Dr. Livia Kapusta  [Howard Sandler Photography]

OTTAWA — Dr. Livia Kapusta, a senior pediatric cardiologist with Save a Child’s Heart (SACH), which save the lives of critically ill children, recently spoke at a Jewish Federation of Ottawa (JFO) fundraiser.

Kapusta, the keynote speaker at the sixth annual Choices dinner, organized by the Women’s Campaign of the JFO, recalled the many choices she has made in her life.

Born in Israel, where she graduated from Tel Aviv University’s Sackler School of Medicine, Kapusta furthered her medical career and specialization in pediatric cardiology in the Netherlands.

“I met a nice Jewish Dutch guy… and I decided to follow my heart and went to the Netherlands,” she said. “My second choice, to combine motherhood with a profession. Only two women were practising pediatricians in the hospital, and both were unmarried and without children.”

Kapusta made another life-altering choice when she and her husband met representatives from Save a Child’s Heart (SACH) at a dinner party. “My husband and I made a choice to join the organization,” she said.

After several years of working with children from around the world who are brought to Israel for lifesaving cardiac surgery, Kapusta decided, in 2010, to return to her country of birth. “I followed my heart when my family made aliyah,” she said. “I chose to work full time at the Wolfson Medical Center [in Holon, Israel] where SACH is based.”

The SACH team performs lifesaving cardiac operations mainly in Israel, but also in various other countries where they are needed.
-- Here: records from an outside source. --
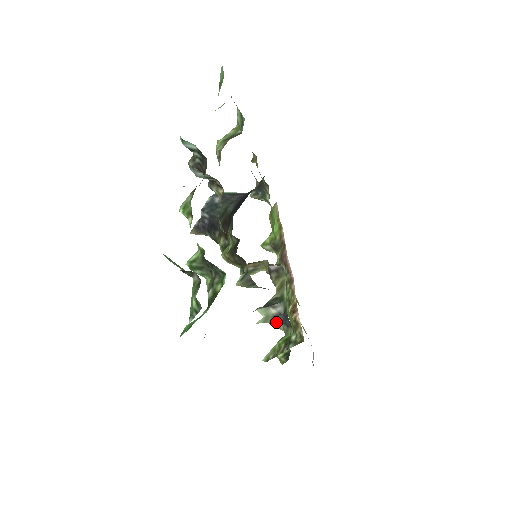
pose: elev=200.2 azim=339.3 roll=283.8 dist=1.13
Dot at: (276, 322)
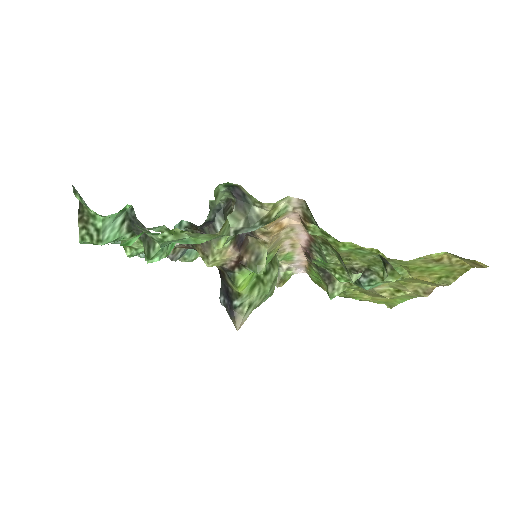
Dot at: (247, 211)
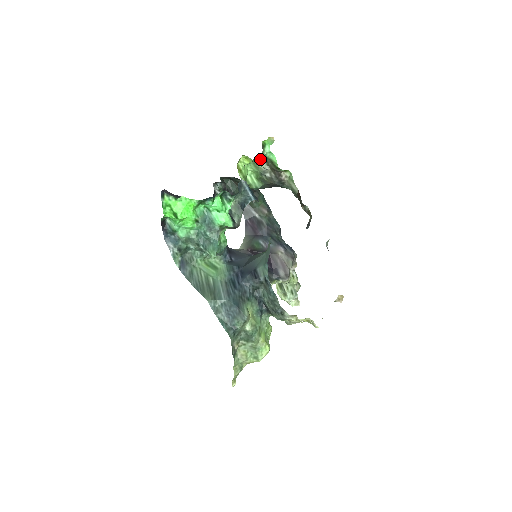
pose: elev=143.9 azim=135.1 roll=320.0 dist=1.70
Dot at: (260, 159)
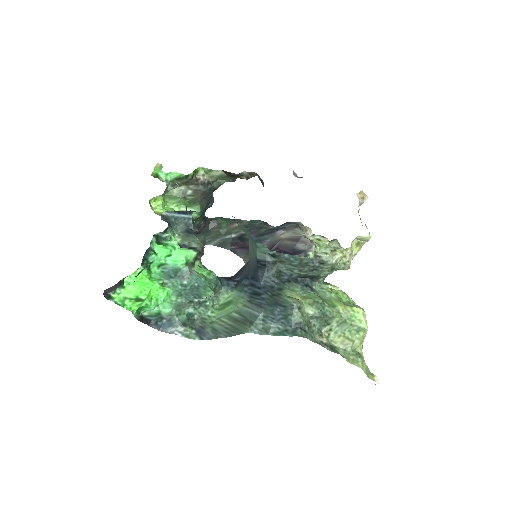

The SACH team takes along its own equipment and portable machines. SACH also offers medical training programs “to build a new generation of doctors and nurses,” said Kapusta. “We have 73 people coming [to train in Israel] from China, Tanzania, the Palestinian Authority, all working together to save children’s lives.”

Following Kapusta’s lecture, she was interviewed by Canadian Press reporter Stephanie Levitz. Asked by Levitz if she would find it difficult to choose which child to operate on, in the case of a choice of a Jewish child or a Palestinian child, Kapusta replied that it is not an “either, or” situation, that children are chosen based on a variety of medical criteria and not on political terms.

“We have operated on more than 3,000 children – half of them from the Palestinian Authority, but also from China, Zanzibar and other countries… if we think they can be operated on, we do it.”

The Choices event, chaired for the third year in a row by Sandra Zagon, was held at Congregation Agudath Israel on Oct. 24. In order to attend Choices, women had to make a minimum donation of $150 to the annual JFO campaign. This year’s dinner attracted nearly 300 women, many of whom were attending for the first time.